What to work on:
1. Repeat the passage of the Postgres performance thread from "You should also" to "factor as well.", word for word.
2. Pull out every line of the listing that contains the string "elevation", matching case exactly.

Page extract:
⁂

Re: Read write performance check

2024-01-01 Thread Hao Zhang
Veem

You should also be familiar with Aurora Postgres's storage
architecture, which is very different from regular Postgres (see
https://docs.aws.amazon.com/AmazonRDS/latest/AuroraUserGuide/Aurora.Overview.html
)
Aurora is remote storage, which means if your read workload can't fit into
the PG's shared buffers, it will have a very different performance than if
the storage is a local SSD.
On write, it writes six copies to three different availability zones for
high durability and availablity. So having enough network bandwidth is a
factor as well.

Ken

On Tue, Dec 26, 2023 at 11:30 PM Kirk Wolak  wrote:

> On Thu, Dec 21, 2023 at 8:31 AM veem v  wrote:
>
>> Can someone please guide me, if any standard scripting is available for
>> doing such read/write performance test? Or point me to any available docs?
>>
>>
>> ...
>
>
> Veem, first things first... "Top Posting" is when you reply at the top of
> the email...  Notice how I replied at the bottom (and I deleted context,
> clearly).
> This is the style we prefer here.
>
> Second, since you are new to postgreSQL... Let me recommend some reading.
> Cybertec has articles on performance (Tom Kyte style).
> Also, read the "Don't Do That" wiki, and finally, have a look at pgbench
> and psql documentation.  And specifically look at GENERATE_SERIES(),
> but the Cybertec articles will touch on that.  Regardless...  Reading the
> docs is insightful.
>
> Links:
> https://www.cybertec-postgresql.com/en/postgresql-hash-index-performance/
> https://wiki.postgresql.org/wiki/Don't_Do_This
> https://www.postgresql.org/docs/current/app-psql.html
> https://www.postgresql.org/docs/current/pgbench.html
> https://www.postgresql.org/docs/16/functions-srf.html
>
> HTH,
>
> Kirk Out!
>
>
>


Re: Read write performance check

2023-12-26 Thread Kirk Wolak
On Thu, Dec 21, 2023 at 8:31 AM veem v  wrote:

> Can someone please guide me, if any standard scripting is available for
> doing such read/write performance test? Or point me to any available docs?
>
>
> ...


Veem, first things first... "Top Posting" is when you reply at the top of
the email...  Notice how I replied at the bottom (and I deleted context,
clearly).
This is the style we prefer here.

Second, since you are new to postgreSQL... Let me recommend some reading.
Cybertec has articles on performance (Tom Kyte style).
Also, read the "Don't Do That" wiki, and finally, have a look at pgbench
and psql documentation.  And specifically look at GENERATE_SERIES(),
but the Cybertec articles will touch on that.  Regardless...  Reading the
docs is insightful.

⁂

Rows:
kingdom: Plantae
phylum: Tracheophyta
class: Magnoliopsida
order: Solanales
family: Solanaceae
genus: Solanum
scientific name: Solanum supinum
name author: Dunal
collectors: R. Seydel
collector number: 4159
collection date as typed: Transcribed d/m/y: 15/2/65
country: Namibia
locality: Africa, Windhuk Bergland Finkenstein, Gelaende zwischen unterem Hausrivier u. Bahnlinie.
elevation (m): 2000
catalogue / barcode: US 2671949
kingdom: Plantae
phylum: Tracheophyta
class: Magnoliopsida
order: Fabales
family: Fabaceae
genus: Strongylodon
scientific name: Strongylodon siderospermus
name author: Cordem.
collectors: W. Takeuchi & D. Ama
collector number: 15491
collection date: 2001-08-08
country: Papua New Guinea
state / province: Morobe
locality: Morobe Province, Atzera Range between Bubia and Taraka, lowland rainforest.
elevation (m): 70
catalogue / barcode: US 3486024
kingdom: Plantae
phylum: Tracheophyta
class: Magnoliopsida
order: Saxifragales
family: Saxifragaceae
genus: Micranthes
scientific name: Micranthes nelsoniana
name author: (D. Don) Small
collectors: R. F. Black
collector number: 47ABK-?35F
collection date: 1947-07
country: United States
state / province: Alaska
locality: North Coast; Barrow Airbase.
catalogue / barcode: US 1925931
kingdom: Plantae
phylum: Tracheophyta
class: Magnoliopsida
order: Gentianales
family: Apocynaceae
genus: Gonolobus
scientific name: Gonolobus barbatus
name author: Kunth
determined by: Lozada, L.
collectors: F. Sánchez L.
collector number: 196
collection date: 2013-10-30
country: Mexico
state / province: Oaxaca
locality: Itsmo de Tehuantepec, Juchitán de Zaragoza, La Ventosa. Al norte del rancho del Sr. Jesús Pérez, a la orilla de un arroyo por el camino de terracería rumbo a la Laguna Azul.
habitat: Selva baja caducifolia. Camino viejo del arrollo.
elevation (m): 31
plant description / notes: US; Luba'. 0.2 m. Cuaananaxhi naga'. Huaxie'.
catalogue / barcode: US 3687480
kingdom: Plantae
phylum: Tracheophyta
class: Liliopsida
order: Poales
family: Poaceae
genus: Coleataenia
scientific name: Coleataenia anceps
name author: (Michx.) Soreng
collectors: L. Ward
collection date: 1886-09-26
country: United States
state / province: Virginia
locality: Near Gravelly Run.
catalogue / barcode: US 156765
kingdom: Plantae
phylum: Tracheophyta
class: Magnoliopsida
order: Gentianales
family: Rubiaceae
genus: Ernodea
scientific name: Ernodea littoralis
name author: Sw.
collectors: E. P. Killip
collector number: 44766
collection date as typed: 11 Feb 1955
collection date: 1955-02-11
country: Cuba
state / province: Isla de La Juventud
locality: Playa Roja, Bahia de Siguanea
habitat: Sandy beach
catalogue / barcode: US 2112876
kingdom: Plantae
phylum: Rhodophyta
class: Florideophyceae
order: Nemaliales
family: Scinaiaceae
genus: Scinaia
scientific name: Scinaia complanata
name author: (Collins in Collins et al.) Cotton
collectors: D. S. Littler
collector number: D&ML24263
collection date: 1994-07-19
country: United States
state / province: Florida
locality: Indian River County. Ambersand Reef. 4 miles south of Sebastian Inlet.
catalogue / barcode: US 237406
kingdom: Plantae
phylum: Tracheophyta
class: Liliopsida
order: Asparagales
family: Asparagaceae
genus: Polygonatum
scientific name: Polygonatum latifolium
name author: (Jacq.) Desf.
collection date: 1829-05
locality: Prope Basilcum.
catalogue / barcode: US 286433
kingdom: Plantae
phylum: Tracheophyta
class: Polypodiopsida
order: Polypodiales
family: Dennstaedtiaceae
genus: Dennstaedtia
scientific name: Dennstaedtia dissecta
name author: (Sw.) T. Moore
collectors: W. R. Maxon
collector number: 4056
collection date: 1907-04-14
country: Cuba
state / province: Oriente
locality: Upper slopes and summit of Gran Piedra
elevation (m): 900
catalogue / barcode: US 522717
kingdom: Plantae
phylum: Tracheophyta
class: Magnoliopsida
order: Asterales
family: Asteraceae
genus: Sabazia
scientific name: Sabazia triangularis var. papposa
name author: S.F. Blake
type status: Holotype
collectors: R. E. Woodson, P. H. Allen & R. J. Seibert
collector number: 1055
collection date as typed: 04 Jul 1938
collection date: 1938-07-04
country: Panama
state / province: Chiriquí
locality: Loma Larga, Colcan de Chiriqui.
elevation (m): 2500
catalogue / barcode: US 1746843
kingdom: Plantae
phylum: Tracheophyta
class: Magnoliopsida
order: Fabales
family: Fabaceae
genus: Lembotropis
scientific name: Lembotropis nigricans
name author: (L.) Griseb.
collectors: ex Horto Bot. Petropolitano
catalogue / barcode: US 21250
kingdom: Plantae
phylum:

⁂

Outputs for the tasks:
1.
You should also be familiar with Aurora Postgres's storage
architecture, which is very different from regular Postgres (see
https://docs.aws.amazon.com/AmazonRDS/latest/AuroraUserGuide/Aurora.Overview.html
)
Aurora is remote storage, which means if your read workload can't fit into
the PG's shared buffers, it will have a very different performance than if
the storage is a local SSD.
On write, it writes six copies to three different availability zones for
high durability and availablity. So having enough network bandwidth is a
factor as well.

2.
elevation (m): 2000
elevation (m): 70
elevation (m): 31
elevation (m): 900
elevation (m): 2500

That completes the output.